Dari kejauhan Fira terlihat berlari kecil menghampiri mereka, ia membawa sekantung jajanan.

"Loh kok ga bilang kak, kalau mau kesini!" seru gadis cantik itu, rambut coklat alaminya tampak lucu, ia sangat cantik keturunan Belanda.

"Kan biar surprise!"

Yumna muak mendengar nya, ia putuskan untuk masuk kembali ke kelas.

"Ih Kak Tio mah, oh iya. Ini buat kakak, aslinya aku mau kasih ini pas pulang sekolah.

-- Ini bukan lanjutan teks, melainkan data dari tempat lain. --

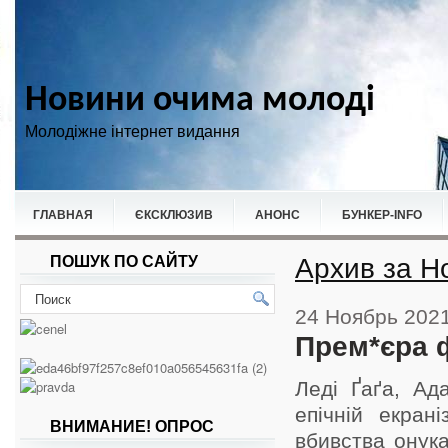
Новини очима молоді
Молодіжне інтернет видання
ГЛАВНАЯ
ЄКСКЛЮЗИВ
АНОНС
БУНКЕР-ІNFO
Архив за Н
ПОШУК ПО САЙТУ
НОВИНИ
СПОРТ
24 Ноябрь 202
Прем*єра 
Леді Ґаґа, Ад
епічній екран
ВНИМАНИЕ! ОПРОС
вбивства онук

Eh, kebetulan banget kakak malah kesini hehe," jelas Fira, gadis itu terlihat antusias saat memberikan keresek itu.

"Wah? Beneran nih! Makasih yang!"

Tanpa malu Tio kecup pipi Fira cepat membuat gadis itu bersemu, Yumna menyeringai lebar ia abadikan kejadian barusan.

"Mampus Lo, abis ini diputusin rame-rame. Hahahaha!"